Hi,
This is more a regexp question rather than TextMate so it is a bit OT, but I'll try anyway since I know that there are som clever regexp heads on this list...
I'm trying to figure out a way to parse a string with an expression, so that I can filter out subexpressions to build up a structure of expression objects.
An example expression: ((print == MIB) >> (color == Black));
Our expression structure is built up so that everything is an expression with a recursive structure (Expression = expression operator expression): ((print == MIB) >> (color == Black)); (print == MIB) (color == Black) print MIB color Black
Additionally, from this list, each variable is also an expression (print, MIB, ...)
I guess that some regexp magic would be some great tool here, but I can't seem to figure out the correct approach, and thus need some starter help.
Any idea of how to approach this? Programming language shouldn't matter, since it anyway would be some recursive structure to dig down the structure, but for reference I can say that I'm using C#.
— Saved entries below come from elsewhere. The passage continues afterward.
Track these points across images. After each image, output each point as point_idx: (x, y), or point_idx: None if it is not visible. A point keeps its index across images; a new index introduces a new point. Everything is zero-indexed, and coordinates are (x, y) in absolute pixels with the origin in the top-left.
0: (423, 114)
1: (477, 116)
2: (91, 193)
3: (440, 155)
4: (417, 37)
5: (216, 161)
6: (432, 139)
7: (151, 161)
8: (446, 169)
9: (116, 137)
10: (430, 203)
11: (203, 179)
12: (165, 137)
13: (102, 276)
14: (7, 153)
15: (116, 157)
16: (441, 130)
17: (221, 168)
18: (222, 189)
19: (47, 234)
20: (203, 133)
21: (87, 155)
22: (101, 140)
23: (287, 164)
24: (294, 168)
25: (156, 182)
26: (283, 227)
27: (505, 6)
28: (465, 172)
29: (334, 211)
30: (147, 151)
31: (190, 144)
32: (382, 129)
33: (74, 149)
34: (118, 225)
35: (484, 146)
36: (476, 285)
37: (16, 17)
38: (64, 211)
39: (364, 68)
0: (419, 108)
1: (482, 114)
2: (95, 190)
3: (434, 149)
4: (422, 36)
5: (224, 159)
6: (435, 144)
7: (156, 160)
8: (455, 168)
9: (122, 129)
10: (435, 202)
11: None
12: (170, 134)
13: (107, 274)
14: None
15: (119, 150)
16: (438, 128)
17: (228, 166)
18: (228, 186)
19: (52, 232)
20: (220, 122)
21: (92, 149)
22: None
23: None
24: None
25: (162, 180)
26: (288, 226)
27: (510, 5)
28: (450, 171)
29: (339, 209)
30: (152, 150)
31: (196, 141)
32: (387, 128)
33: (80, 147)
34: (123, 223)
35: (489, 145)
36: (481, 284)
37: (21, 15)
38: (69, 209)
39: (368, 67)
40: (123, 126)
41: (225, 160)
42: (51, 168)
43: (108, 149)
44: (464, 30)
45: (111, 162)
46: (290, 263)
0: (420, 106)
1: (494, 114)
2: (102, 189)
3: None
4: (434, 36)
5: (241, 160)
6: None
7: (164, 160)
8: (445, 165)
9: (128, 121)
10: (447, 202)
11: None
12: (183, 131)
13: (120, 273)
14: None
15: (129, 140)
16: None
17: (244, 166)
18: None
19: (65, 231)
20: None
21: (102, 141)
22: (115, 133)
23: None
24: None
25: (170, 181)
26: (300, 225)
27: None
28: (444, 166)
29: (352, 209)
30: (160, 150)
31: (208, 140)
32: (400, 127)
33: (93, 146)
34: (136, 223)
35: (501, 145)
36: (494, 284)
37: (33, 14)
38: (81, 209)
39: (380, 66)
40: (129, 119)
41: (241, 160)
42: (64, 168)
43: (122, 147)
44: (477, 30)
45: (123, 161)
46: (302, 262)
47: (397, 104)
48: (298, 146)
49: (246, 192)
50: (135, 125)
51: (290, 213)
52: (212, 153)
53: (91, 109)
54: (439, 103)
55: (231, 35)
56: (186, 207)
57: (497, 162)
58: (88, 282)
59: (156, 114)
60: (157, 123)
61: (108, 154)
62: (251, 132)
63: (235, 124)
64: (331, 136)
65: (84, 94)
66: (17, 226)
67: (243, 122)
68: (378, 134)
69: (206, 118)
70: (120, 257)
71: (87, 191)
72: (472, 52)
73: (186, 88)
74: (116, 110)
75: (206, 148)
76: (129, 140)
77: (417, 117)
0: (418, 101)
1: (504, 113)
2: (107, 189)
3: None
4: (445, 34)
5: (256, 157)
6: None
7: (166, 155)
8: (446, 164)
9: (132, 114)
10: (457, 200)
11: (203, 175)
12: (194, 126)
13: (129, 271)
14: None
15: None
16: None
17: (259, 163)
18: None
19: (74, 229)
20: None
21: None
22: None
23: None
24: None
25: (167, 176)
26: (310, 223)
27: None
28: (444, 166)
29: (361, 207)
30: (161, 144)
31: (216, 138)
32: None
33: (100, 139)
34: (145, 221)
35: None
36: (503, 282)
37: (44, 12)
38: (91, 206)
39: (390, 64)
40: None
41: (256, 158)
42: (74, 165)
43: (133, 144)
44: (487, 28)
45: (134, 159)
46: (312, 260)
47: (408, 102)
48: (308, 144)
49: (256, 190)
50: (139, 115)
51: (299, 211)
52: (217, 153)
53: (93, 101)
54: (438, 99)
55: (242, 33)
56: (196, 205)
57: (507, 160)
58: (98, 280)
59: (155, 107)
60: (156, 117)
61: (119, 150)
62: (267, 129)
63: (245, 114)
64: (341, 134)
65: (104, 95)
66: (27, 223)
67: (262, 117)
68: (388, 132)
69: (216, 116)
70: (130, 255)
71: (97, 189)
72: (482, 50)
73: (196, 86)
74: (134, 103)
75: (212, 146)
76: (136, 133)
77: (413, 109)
On 26/5/2006, at 11:19, Geir-Tore Lindsve wrote:
[...] I'm trying to figure out a way to parse a string with an expression, so that I can filter out subexpressions to build up a structure of expression objects.
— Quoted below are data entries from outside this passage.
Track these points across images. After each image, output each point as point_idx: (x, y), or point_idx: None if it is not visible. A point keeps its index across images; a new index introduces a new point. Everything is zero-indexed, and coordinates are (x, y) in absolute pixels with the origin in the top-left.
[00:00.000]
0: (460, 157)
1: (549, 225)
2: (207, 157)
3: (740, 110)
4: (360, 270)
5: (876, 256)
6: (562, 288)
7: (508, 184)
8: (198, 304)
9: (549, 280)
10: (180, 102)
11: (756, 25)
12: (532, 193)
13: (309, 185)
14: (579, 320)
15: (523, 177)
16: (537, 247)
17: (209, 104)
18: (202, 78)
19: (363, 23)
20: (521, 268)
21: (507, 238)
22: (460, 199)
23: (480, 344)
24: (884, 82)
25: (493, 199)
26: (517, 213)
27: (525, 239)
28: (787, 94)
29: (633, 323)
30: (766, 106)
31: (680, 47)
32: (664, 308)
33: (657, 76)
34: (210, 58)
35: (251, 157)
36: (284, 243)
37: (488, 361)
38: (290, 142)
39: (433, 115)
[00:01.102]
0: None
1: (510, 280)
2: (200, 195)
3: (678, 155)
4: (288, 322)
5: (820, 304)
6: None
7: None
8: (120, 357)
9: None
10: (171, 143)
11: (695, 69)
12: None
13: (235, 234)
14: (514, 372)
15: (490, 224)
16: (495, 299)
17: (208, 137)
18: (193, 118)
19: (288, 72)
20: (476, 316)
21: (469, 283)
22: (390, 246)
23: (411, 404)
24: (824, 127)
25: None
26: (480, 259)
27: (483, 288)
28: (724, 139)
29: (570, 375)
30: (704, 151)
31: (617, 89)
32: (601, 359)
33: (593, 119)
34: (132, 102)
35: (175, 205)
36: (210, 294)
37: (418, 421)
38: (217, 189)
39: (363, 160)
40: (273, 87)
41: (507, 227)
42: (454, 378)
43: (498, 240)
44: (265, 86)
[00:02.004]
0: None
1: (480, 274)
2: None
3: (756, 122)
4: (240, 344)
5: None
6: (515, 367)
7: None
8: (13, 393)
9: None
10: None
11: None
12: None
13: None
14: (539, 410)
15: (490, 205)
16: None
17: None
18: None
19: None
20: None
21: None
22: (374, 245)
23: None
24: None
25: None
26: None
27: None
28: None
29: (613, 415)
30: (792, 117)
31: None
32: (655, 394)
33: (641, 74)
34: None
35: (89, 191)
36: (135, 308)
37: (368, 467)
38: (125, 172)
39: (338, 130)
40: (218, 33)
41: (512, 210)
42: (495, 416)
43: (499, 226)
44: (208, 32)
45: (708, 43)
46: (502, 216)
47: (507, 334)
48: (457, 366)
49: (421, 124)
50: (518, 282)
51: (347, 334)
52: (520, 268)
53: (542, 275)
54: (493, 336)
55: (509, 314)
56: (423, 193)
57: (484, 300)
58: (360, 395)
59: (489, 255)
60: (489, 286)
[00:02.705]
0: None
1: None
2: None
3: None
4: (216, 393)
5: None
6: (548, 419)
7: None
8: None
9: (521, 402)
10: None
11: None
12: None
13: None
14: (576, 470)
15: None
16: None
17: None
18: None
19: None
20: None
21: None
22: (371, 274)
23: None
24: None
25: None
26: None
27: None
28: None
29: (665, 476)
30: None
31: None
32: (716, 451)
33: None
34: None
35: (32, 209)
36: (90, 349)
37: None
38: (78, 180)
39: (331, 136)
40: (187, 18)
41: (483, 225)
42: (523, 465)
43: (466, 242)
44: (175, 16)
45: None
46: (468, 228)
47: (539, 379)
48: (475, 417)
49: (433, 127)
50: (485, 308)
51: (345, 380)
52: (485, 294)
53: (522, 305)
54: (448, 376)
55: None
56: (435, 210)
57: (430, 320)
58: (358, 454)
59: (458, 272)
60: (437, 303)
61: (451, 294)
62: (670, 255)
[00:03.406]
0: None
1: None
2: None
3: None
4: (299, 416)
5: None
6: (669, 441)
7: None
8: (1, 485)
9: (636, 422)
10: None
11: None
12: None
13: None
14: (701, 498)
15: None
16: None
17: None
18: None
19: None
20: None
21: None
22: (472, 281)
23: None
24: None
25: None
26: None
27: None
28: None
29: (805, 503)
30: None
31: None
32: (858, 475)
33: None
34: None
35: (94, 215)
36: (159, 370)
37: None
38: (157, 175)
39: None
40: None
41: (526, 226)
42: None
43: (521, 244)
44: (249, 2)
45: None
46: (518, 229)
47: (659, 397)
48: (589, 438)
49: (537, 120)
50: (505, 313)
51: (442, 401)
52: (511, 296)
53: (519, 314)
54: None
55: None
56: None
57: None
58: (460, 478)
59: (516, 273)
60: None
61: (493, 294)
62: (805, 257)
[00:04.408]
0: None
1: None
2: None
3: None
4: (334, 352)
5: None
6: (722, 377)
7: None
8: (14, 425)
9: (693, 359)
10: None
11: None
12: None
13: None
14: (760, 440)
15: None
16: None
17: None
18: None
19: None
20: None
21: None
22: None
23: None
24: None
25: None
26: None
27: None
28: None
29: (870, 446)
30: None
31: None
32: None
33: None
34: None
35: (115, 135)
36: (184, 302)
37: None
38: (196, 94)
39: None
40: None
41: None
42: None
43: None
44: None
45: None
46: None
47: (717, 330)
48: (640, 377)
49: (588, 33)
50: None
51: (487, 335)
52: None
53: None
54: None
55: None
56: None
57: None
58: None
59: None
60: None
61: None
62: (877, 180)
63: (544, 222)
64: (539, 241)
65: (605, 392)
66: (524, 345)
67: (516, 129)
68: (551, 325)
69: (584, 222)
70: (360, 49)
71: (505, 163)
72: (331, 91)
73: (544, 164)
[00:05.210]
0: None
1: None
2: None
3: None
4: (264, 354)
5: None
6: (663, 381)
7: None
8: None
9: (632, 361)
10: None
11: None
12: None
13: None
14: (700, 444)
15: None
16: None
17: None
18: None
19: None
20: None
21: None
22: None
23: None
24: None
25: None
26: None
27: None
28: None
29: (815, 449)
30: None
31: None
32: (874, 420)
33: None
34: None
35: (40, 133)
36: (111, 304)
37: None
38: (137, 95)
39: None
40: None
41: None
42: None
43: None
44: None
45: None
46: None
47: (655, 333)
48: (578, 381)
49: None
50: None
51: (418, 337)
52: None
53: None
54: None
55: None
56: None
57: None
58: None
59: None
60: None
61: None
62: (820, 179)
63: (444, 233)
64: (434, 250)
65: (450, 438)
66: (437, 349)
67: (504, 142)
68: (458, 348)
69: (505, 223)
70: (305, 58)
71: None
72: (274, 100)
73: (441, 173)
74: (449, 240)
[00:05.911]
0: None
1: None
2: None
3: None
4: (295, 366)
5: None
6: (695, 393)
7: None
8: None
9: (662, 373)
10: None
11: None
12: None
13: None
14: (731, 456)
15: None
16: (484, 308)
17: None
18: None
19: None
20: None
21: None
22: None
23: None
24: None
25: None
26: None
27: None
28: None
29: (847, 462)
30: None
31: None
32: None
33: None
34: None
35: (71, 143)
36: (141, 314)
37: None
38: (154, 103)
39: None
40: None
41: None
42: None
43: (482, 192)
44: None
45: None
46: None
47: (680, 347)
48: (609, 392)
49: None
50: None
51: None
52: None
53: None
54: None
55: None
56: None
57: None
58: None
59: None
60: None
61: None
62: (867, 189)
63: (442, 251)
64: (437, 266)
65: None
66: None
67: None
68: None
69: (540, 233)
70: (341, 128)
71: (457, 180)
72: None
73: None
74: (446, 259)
If I understand correctly, this is not a task for regular expressions.
Regular expressions are for parsing “flat” syntax, i.e. w/o recursive constructs. As soon as recursion enters the picture, you need a real parser [1].
Such parser is fairly simple to write, but I personally have grown rather attached to ANTLR for generating parsers. In TextMate snippets, scope selectors, my plist derivative (in the bundle editor), and format strings (for regexp replacements) are all parsed using an ANTLR generated parser -- I did write some of them by hand initially, but if there is the slightest chance the grammar needs to be extended in the future, it’s not worth it -- also, when first you have learned to use a parser tool, creating a new parser is fairly trivial.